How to compare numbers represented thus? On most architectures, scalar floating-point comparisons apply only to the low element of a given vector, whereas our numbers are in the second element of their vector. Not to worry: just interpret the low two elements of the vector as a scalar double-precision float and compare. For instance, the following x86 function snippet adds its first two arguments and compares the sum to the third argument:
movq xmm0, rdi movq xmm1, rsi movq xmm2, rdx addps xmm0, xmm1 comisd xmm0, xmm2
I think this is—not the smartest, but certainly the cleverest snippet of code I have ever written.

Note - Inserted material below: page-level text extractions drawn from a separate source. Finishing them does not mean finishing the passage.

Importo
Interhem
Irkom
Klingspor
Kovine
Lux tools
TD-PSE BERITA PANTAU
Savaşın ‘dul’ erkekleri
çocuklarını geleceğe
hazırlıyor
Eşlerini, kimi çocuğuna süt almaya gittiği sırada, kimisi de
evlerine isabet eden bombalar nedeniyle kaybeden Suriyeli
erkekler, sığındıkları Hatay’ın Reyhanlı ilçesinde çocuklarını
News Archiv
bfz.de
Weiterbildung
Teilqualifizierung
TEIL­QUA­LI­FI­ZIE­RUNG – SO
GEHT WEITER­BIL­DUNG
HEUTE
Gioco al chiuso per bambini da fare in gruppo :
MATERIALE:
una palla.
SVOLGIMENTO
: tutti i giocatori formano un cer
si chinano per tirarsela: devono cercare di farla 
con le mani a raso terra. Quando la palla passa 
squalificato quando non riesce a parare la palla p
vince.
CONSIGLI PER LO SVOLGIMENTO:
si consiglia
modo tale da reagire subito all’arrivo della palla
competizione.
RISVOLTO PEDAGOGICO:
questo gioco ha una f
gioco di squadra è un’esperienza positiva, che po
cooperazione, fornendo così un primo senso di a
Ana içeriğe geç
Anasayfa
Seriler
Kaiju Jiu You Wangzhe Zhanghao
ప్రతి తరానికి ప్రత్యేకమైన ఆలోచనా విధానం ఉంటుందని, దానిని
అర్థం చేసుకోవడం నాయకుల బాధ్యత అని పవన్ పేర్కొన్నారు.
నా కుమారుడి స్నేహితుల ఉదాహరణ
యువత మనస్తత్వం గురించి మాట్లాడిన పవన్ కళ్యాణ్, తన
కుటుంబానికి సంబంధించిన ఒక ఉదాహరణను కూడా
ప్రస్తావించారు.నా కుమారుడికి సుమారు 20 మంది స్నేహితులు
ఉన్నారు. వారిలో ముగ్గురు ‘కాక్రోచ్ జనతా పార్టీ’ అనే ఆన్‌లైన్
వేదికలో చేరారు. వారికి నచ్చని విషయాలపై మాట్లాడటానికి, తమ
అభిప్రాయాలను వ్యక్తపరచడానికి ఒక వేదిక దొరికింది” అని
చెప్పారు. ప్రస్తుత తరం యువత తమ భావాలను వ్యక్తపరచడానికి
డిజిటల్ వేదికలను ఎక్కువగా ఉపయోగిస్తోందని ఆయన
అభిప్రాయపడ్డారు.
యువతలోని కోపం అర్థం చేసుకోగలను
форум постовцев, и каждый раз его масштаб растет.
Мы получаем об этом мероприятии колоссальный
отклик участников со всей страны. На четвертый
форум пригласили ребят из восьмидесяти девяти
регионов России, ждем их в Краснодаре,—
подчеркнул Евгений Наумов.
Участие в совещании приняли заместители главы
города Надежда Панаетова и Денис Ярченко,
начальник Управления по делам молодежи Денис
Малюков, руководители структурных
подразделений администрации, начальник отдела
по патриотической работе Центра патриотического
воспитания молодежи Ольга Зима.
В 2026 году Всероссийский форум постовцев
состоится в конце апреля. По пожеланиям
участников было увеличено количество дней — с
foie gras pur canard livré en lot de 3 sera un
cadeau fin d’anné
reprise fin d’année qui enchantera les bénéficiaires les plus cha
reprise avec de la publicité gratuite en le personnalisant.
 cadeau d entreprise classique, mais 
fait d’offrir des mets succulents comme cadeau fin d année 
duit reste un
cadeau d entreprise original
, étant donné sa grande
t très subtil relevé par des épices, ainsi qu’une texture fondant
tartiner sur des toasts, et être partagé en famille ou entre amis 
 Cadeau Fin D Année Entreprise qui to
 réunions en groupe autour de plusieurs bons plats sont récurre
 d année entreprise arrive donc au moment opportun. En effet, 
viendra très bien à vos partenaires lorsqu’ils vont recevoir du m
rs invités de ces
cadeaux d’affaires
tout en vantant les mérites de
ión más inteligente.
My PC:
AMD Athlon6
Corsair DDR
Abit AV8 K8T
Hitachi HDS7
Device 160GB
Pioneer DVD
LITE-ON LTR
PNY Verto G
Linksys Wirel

This does not handle NaNs, or comparisons between zeroes of opposite sign, but is otherwise sound (and comparisons including infinities are consistent).
(Other tricks are possible; for example, perform a vector subtract, and test the sign bit; or, if one of the comparands is a product, transform it into an fmsub and test the sign of the result (vtestpd selfie). But neither of these is faster than the approach given above, and both have more edge cases. If strict interpretation is required, and type inference does not rule out undesirable cases, fastest and best is simply to shuffle the vectors in question and perform a scalar single-precision compare; or, do a vector compare and branch on the result. In any case, adoption of my proposed tagging scheme should never harm performance, for it affords an implementation strictly more flexibility in code generation than the alternative.)

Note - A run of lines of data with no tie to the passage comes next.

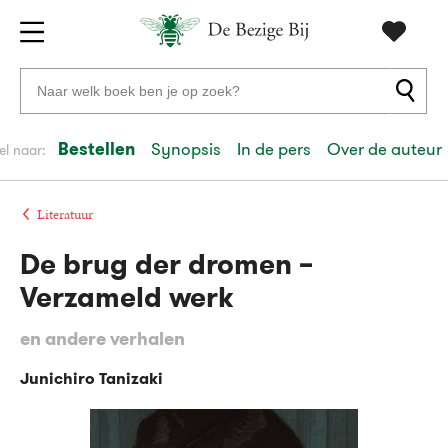
Gratis
vanaf
Zoeken
verzending
20
naar
euro
boeken,
Bestellen
Synopsis
In de pers
Over de auteur
el naar:
Voor
auteurs
23:59
volgende
in
en
besteld,
werkdag
huis
uitgevers
Literatuur
De brug der dromen –
Veilig
betalen
Verzameld werk
Gratis
en andere verhalen
retourneren
Junichiro Tanizaki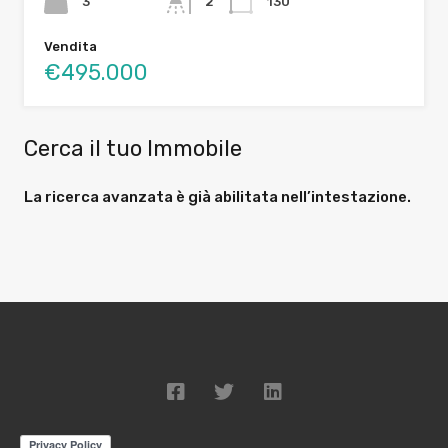
3
2
130
Vendita
€495.000
Cerca il tuo Immobile
La ricerca avanzata è già abilitata nell’intestazione.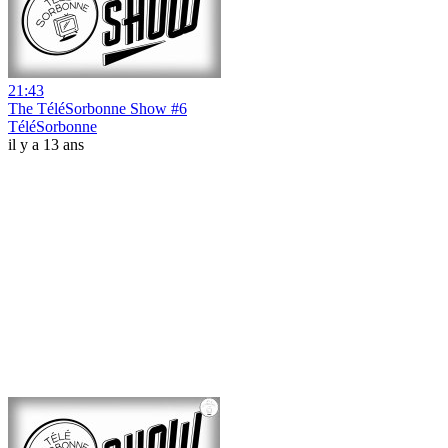
21:43
The TéléSorbonne Show #6
TéléSorbonne
il y a 13 ans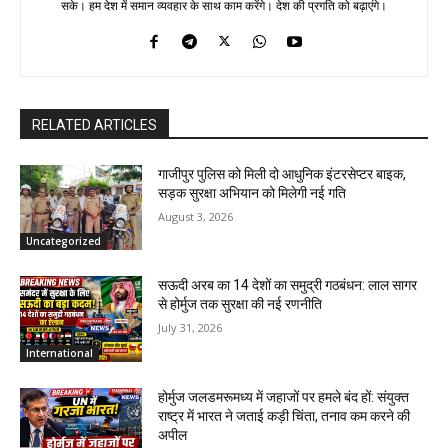
सके। हम देश में समान व्यवहार के साथ काम करेंगे। देश की प्रगति को बढ़ाएंगे।
RELATED ARTICLES
गाजीपुर पुलिस को मिली दो आधुनिक इंटरसेप्टर बाइक,
सड़क सुरक्षा अभियान को मिलेगी नई गति
August 3, 2026
Uncategorized
सऊदी अरब का 14 देशों का समुद्री गठबंधन: लाल सागर
से होर्मुज तक सुरक्षा की नई रणनीति
July 31, 2026
International
होर्मुज जलडमरूमध्य में जहाजों पर हमले बंद हों: संयुक्त
राष्ट्र में भारत ने जताई कड़ी चिंता, तनाव कम करने की
अपील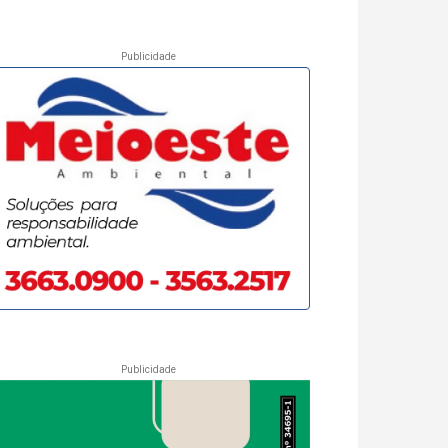
Publicidade
Publicidade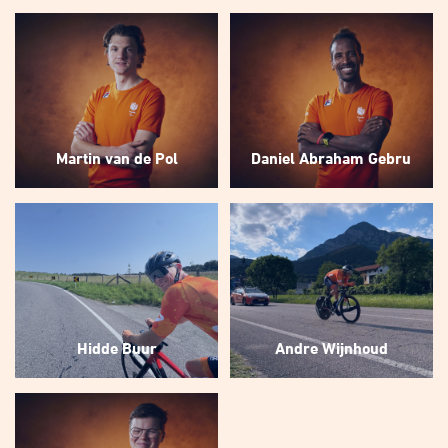
Martin van de Pol
Daniel Abraham Gebru
Hidde Buur
Andre Wijnhoud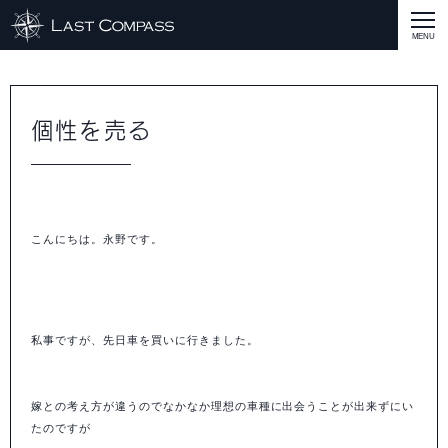
ABOUT
CASE
個性を売る
CASE
商品戦略
人材開発
評価制度
集客改善
コスト削減
買取再販
集客改善
SERVICE MENU
SERVICE MENU
商品戦略
人材開発
評価制度
集客改善
コスト削減
買取再販
集客改善
営業戦略
STAFF BLOG
こんにちは。永野です。
SEMINAR
すべての説明会情報
に関して
に関して
に関して
に関して
に関して
事業開発
人材
集客
営業
コスト
RECRUIT
私事ですが、先日車を買いに行きました。
INQUERY
COMPASS PORT
嫁との考え方が違うのでなかなか理想の車種に出会うことが出来ずにい
たのですが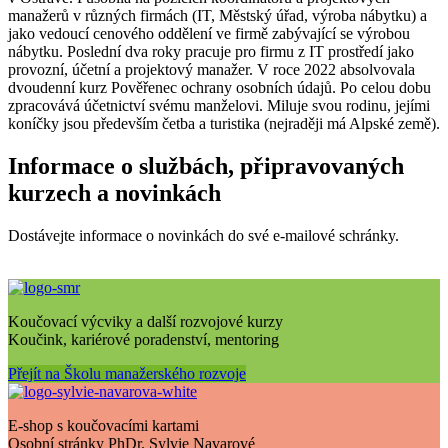
manažerů v různých firmách (IT, Městský úřad, výroba nábytku) a
jako vedoucí cenového oddělení ve firmě zabývající se výrobou
nábytku. Poslední dva roky pracuje pro firmu z IT prostředí jako
provozní, účetní a projektový manažer. V roce 2022 absolvovala
dvoudenní kurz Pověřenec ochrany osobních údajů. Po celou dobu
zpracovává účetnictví svému manželovi. Miluje svou rodinu, jejími
koníčky jsou především četba a turistika (nejraději má Alpské země).
Informace o službách, připravovaných
kurzech a novinkách
Dostávejte informace o novinkách do své e-mailové schránky.
Koučovací výcviky a další rozvojové kurzy
Koučink, kariérové poradenství, mentoring
Přejít na Školu manažerského rozvoje
E-shop s koučovacími kartami
Osobní stránky PhDr. Sylvie Navarové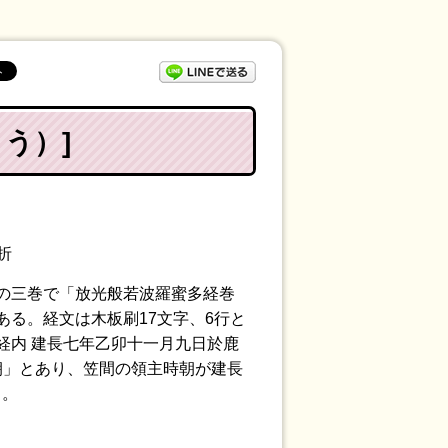
LINEで送る
う）]
折
の三巻で「放光般若波羅蜜多経巻
る。経文は木板刷17文字、6行と
経内 建長七年乙卯十一月九日於鹿
朝」とあり、笠間の領主時朝が建長
る。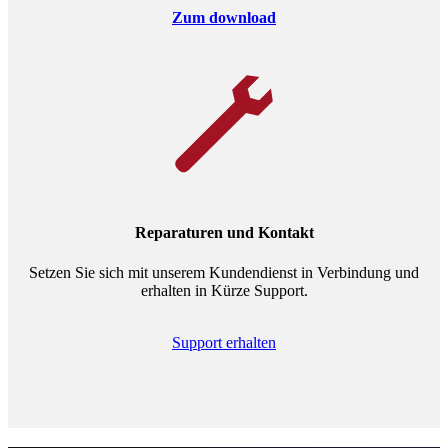
Zum download
Reparaturen und Kontakt
Setzen Sie sich mit unserem Kundendienst in Verbindung und
erhalten in Kürze Support.
Support erhalten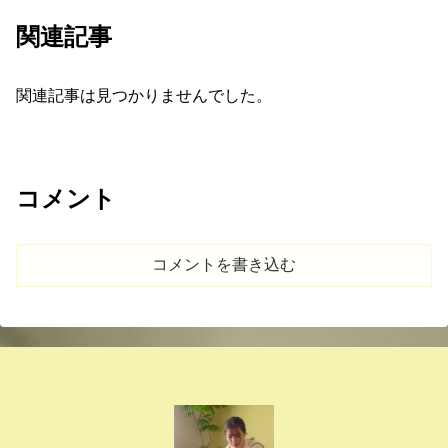
関連記事
関連記事は見つかりませんでした。
コメント
コメントを書き込む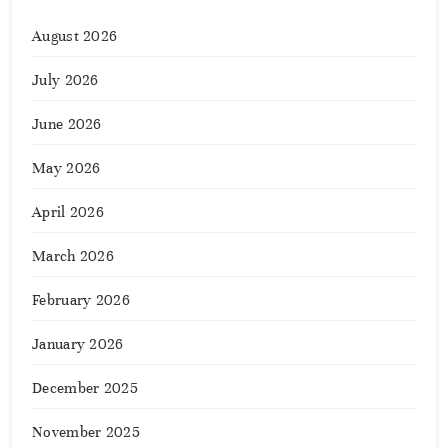
August 2026
July 2026
June 2026
May 2026
April 2026
March 2026
February 2026
January 2026
December 2025
November 2025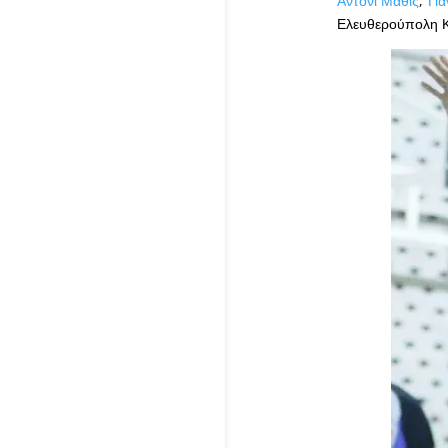
Άντονι Μάθις
,
Γιά
Ελευθερούπολη 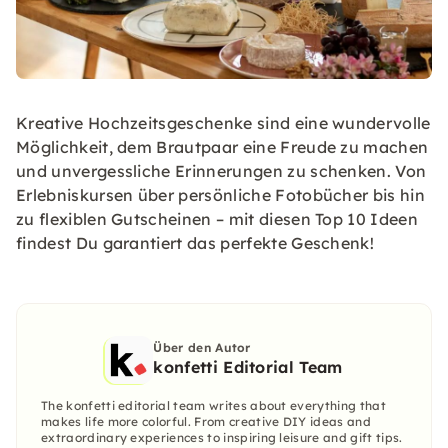
Kreative Hochzeitsgeschenke sind eine wundervolle
Möglichkeit, dem Brautpaar eine Freude zu machen
und unvergessliche Erinnerungen zu schenken. Von
Erlebniskursen über persönliche Fotobücher bis hin
zu flexiblen Gutscheinen – mit diesen Top 10 Ideen
findest Du garantiert das perfekte Geschenk!
Über den Autor
konfetti Editorial Team
The konfetti editorial team writes about everything that
makes life more colorful. From creative DIY ideas and
extraordinary experiences to inspiring leisure and gift tips.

What NaN to choose for the tag? It should probably be a quiet NaN; those are denoted by the highest mantissa bit, so you still get all the low bits to play with. Beyond that, any considerations will likely be architecture-specific; I will offer a few for x86:
On x86, there are, I think, basically two interesting classes of NaNs.
The first is the positive NaNs. These are advantagoues compared with negative NaNs because they allow for a slightly faster tagging sequence, given an untagged single float. Something like the following:
movd eax, xmm0 shl rax, 32 or rax, SFLOAT_TAG
This sequence only works if SFLOAT_TAG is a positive float. If it were a negative float then, interpreted as a sign-extended 32-bit integer, it would also be a negative integer; but in this case it is sign-extended to a full 64 bits, so it would wipe out the high 32 bits.

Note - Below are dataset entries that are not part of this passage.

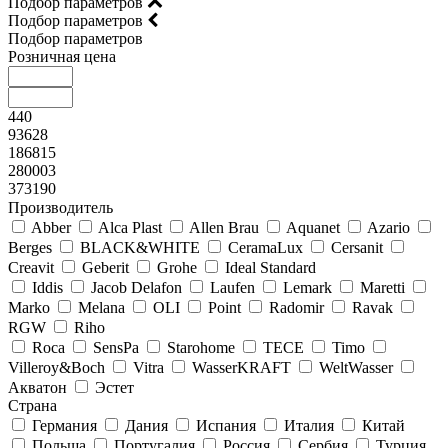
Подбор параметров
Подбор параметров
Подбор параметров
Розничная цена
440
93628
186815
280003
373190
Производитель
Abber
Alca Plast
Allen Brau
Aquanet
Azario
Berges
BLACK&WHITE
CeramaLux
Cersanit
Creavit
Geberit
Grohe
Ideal Standard
Iddis
Jacob Delafon
Laufen
Lemark
Maretti
Marko
Melana
OLI
Point
Radomir
Ravak
RGW
Riho
Roca
SensPa
Starohome
TECE
Timo
Villeroy&Boсh
Vitra
WasserKRAFT
WeltWasser
Акватон
Эстет
Страна
Германия
Дания
Испания
Италия
Китай
Польша
Португалия
Россия
Сербия
Турция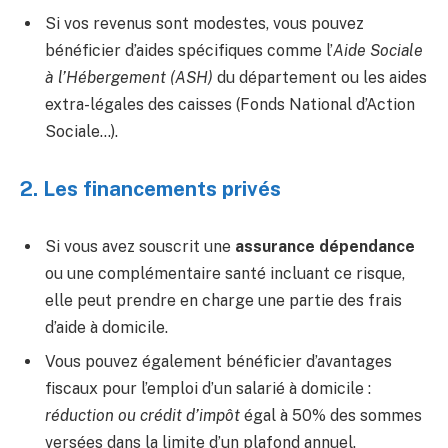
Si vos revenus sont modestes, vous pouvez
bénéficier d’aides spécifiques comme l’
Aide Sociale
à l’Hébergement (ASH)
du département ou les aides
extra-légales des caisses (Fonds National d’Action
Sociale…).
2. Les financements privés
Si vous avez souscrit une
assurance dépendance
ou une complémentaire santé incluant ce risque,
elle peut prendre en charge une partie des frais
d’aide à domicile.
Vous pouvez également bénéficier d’avantages
fiscaux pour l’emploi d’un salarié à domicile :
réduction ou crédit d’impôt
égal à 50% des sommes
versées dans la limite d’un plafond annuel.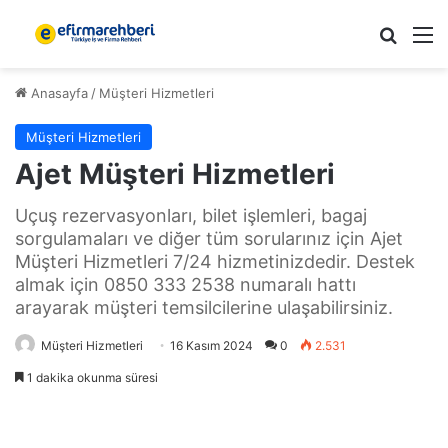
Arama 
M
Anasayfa
/
Müşteri Hizmetleri
Müşteri Hizmetleri
Ajet Müşteri Hizmetleri
Uçuş rezervasyonları, bilet işlemleri, bagaj
sorgulamaları ve diğer tüm sorularınız için Ajet
Müşteri Hizmetleri 7/24 hizmetinizdedir. Destek
almak için 0850 333 2538 numaralı hattı
arayarak müşteri temsilcilerine ulaşabilirsiniz.
Müşteri Hizmetleri
16 Kasım 2024
0
2.531
1 dakika okunma süresi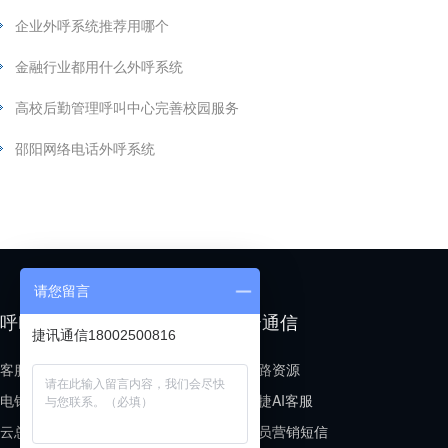
企业外呼系统推荐用哪个
金融行业都用什么外呼系统
高校后勤管理呼叫中心完善校园服务
邵阳网络电话外呼系统
请您留言
呼叫中心
云通信
捷讯通信18002500816
客服呼叫中心
线路资源
电销呼叫中心
小捷AI客服
云总机场景
会员营销短信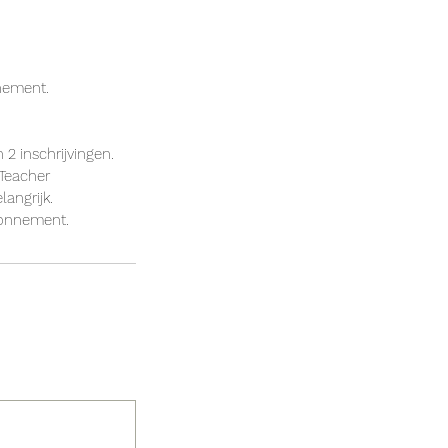
nement.
2 inschrijvingen.
 Teacher
angrijk.
bonnement.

However, I suspect that choosing a negative NaN is preferable. To see why, consider the type-checking sequence; suppose we have a tagged pointer in rax, and would like to check if it a single float. We might do something like the following:
cmp eax, SFLOAT_TAG jne fail
If SFLOAT_TAG is negative, and furthermore has most of the high bits of its mantissa set to 1, then it may be representable as a (sign-extended) 8-bit integer. (Whereas, a positive NaN will never be representable as a sign-extended 8-bit integer.) x86 has a compact encoding for 8-bit immediates; the code size improvements from using the smaller immediate format are likely substantial. In particular, type checks should outnumber tagging of untagged floats by a significant margin, since there is just not much reason to work with untagged floats under this scheme.